Maybe this will earn me my first pitting. I think there is an interesting law question here, though, because of how the legislature wrote it up.

Once again, this is all sexual assault in my book, but I’m not a W. Va legislator.

RitterSport, you keep talking about what West Virginia did and did not do, but it’s not clear to me that you quite grasp what they did, because you seem to be mixing up the terms.

For example, there is, literally, no crime of rape in the West Virginia statute. What you are calling rape is defined as sexual assault. There is also no crime of sexual contact. Like sexual intrusion, sexual contact is a term of definition that can, in certain cases, be an element of a crime, usually the crime of sexual abuse.

There are basically two different named sexual offenses: sexual assault and sexual abuse. For each named sexual offense, there are three levels of severity: first degree, second degree, and third degree. There are also some separate laws involving people in positions of authority who have sexual relations with people under their supervision (corrections and parole officers, etc.)

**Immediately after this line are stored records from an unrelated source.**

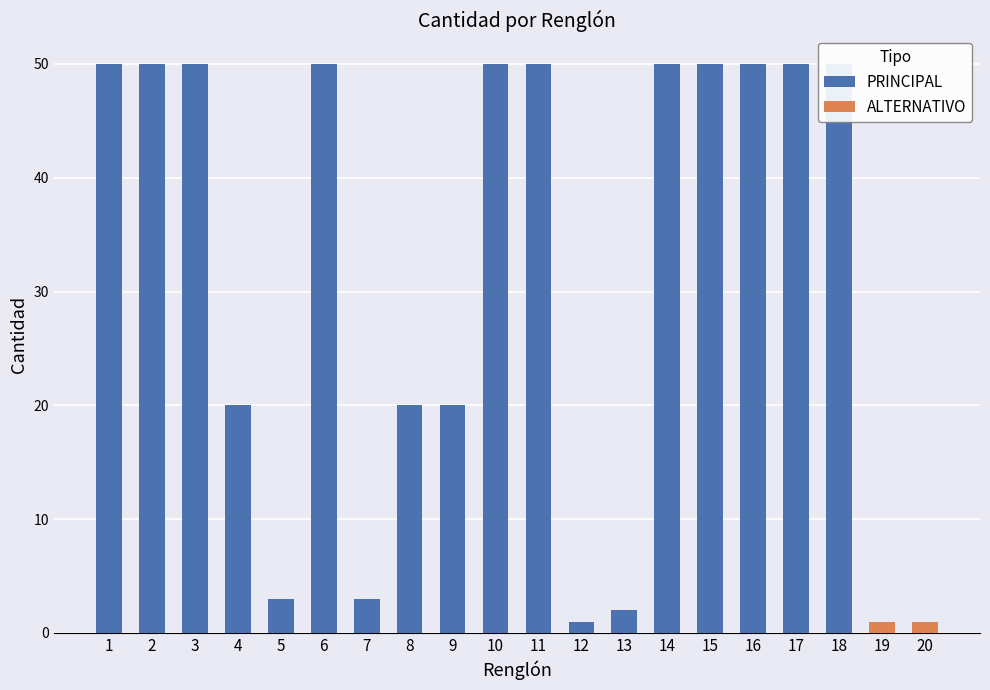

What is the value of the 2nd bar from the left?

50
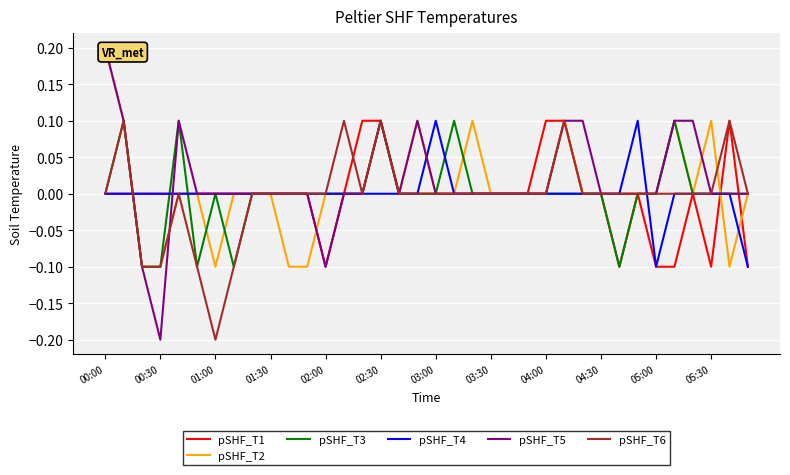

How many pSHF_T4 values are between 0 and 1?

34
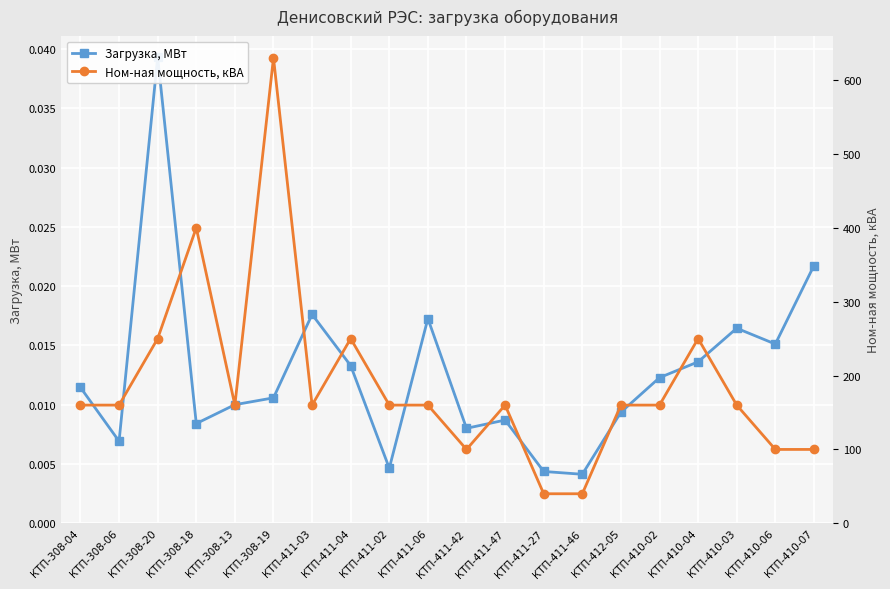

Is the value of Ном-ная мощность, кВА at КТП-410-03 greater than the value of Загрузка, МВт at КТП-411-04?

Yes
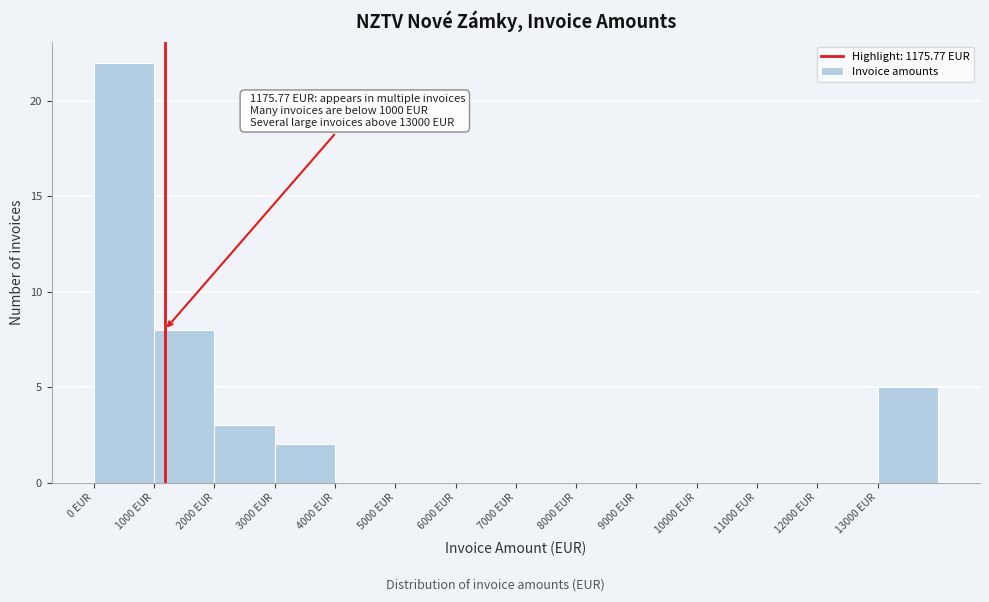

Over which range of the x-axis is the bar tallest?

0 to 1000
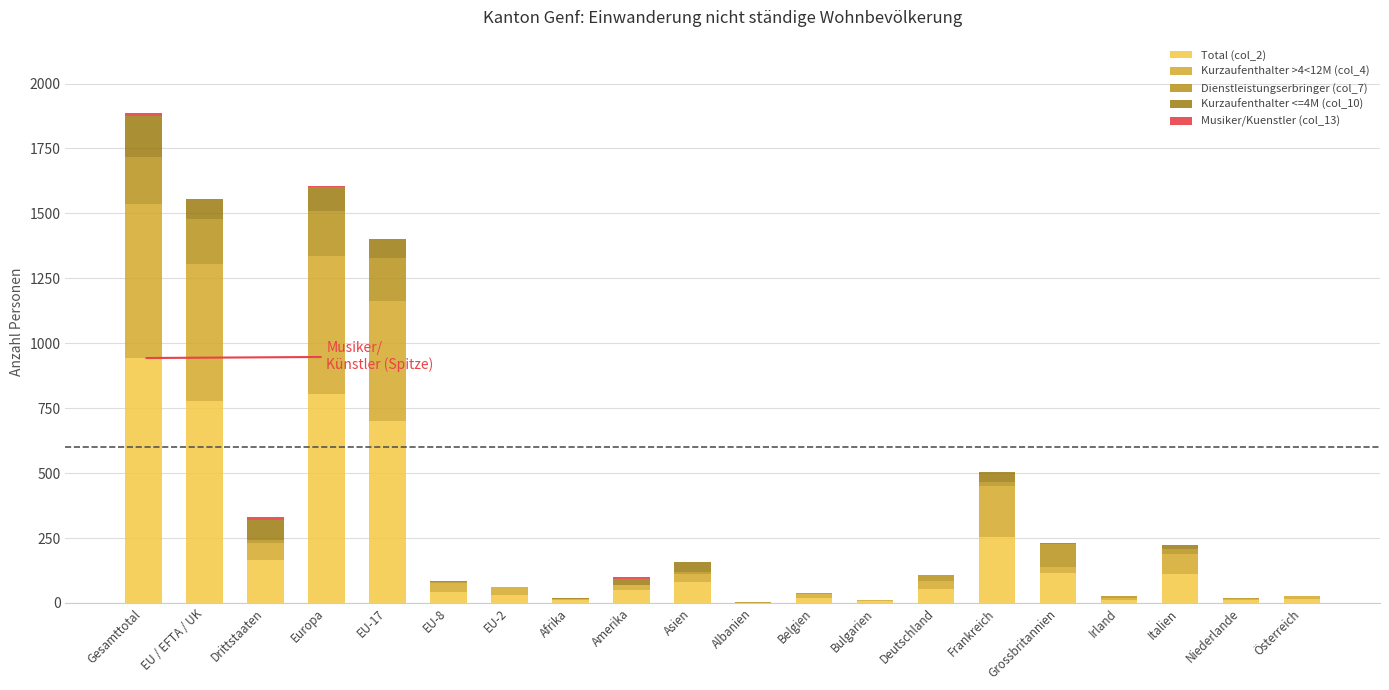

At how many categories does at least one series exceed 285?

4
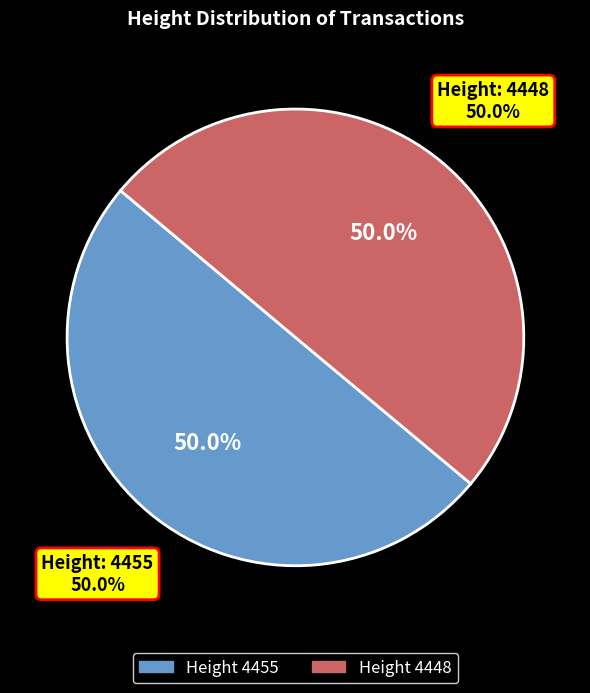

What percentage is the 4448 slice, to the nearest percent?

50%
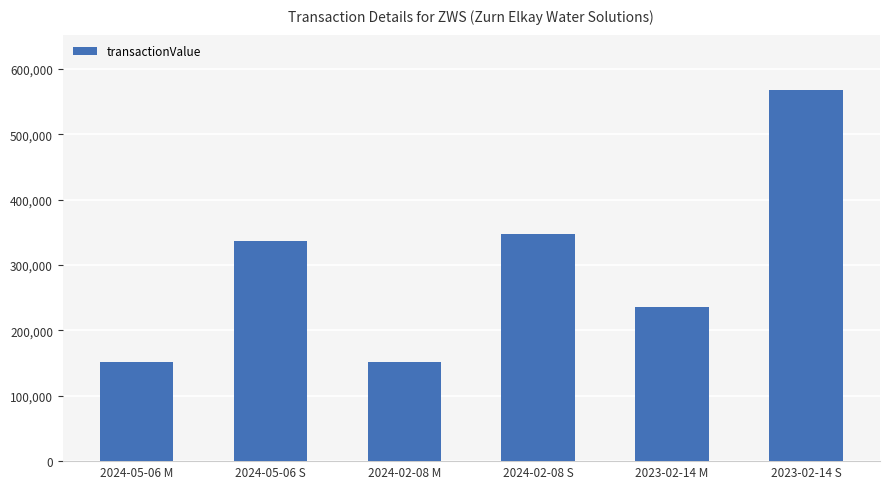

What is the smallest value displayed?

151233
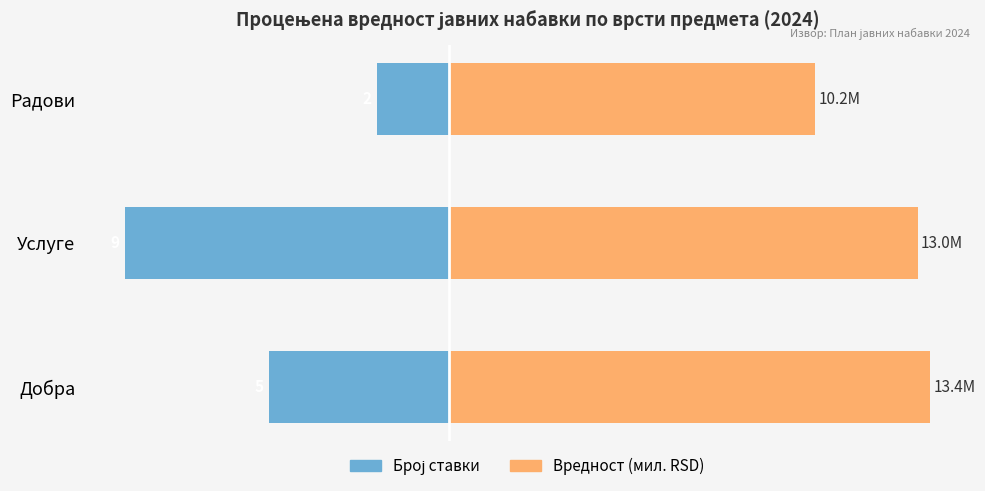

Which series has the largest total across all categories?

Вредност (мил. RSD)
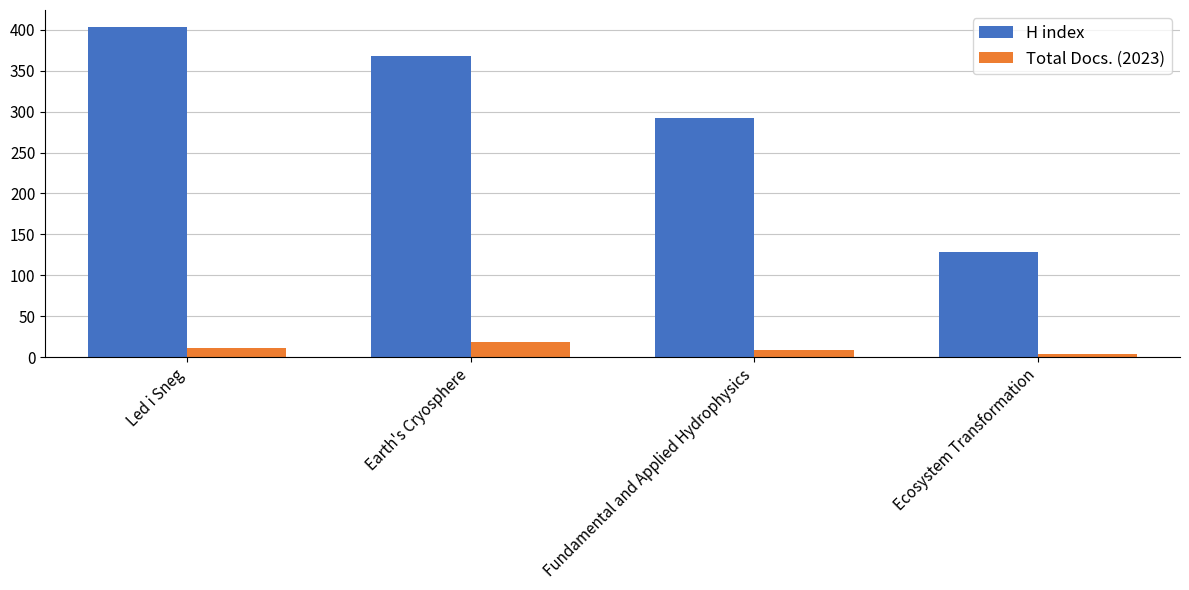

What are all the series names shown in the legend?

H index, Total Docs. (2023)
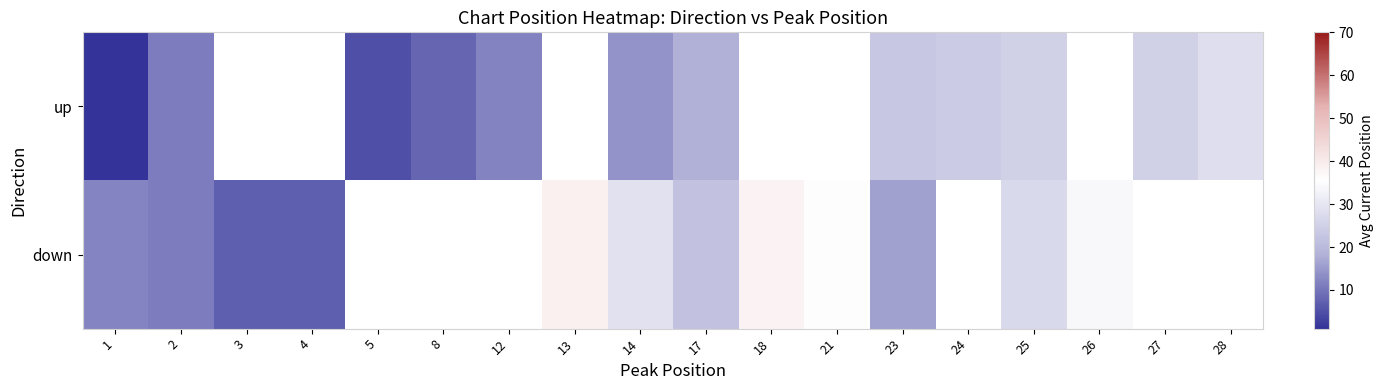

How many data points in down are less than 11?

2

As for your own hierarchy of heinousness, I’d disagree with that in a few ways too. For example, you say that “I would be fine with defining all of these things that aren’t rape as sexual assault.” Personally, I don’t see why it’s less horrible to penetrate an unwilling person with an object than it is to penetrate them with a penis.

There has been considerable recognition, over the past couple of decades, that non-consensual penetration can be equally traumatic no matter what the particular object inserted is. The FBI, some years back, updated the definition of “rape” in its Uniform Crime Report to include any non-consensual penetration by any body part or object.

Seven states follow the same pattern, defining all forms of non-consensual sexual penetration as rape. Many states, including my own state of California, legally define rape, but classify other forms of sexual penetration as different types of crime. That’s how Brock Turner, the Stanford asshole, got convicted of sexual assault rather than rape a few years back. And the biggest group of states—22 plus the District of Columbia, by my count—adopts the same practice as West Virginia: they don’t legally define rape, but define all forms of non-consensual penetration as the same crime.

Personally, I like the FBI’s definition best: rape is non-consensual penetration, whatever it is that’s doing the penetrating. And I would define unwanted touching of the external genitalia as sexual assault.

But however you want to define rape or sexual assault or whatever, I’ll stand by my argument that a finger is, always has been, and always will be, an object.

I think it’s weird that you associate language normally used with consensual sexal activities (hand job, clitoral stimulation) with legal statutes about sexal assault.

The points were more of the pettifogging that has peppered the thread. And - yes, so be it, let the lawyer step aside.

English-speaking law needs to borrow the German word “irgendetwas” - “anysomething”.

I don’t consider it responsible, or anybody’s duty, to lie and cheat to try to get their client off the hook.

King Arthur’s fingers were objects . . . objets d’art.

Read this and get back to us.

mhendo, thanks for laying it out so clearly. This was exactly the type of response I had in mind. I obviously misread the OP, or the writer of the OP didn’t lay this out clearly, because I had a very different impression of the actual law than what you skillfully explained.

I don’t mean to give the wrong impression here. I just didn’t know how to describe sexual contact as a different thing than sexual assault. Turns out, they aren’t different crimes anyway. To me, if it’s not consensual, it’s sexual assault.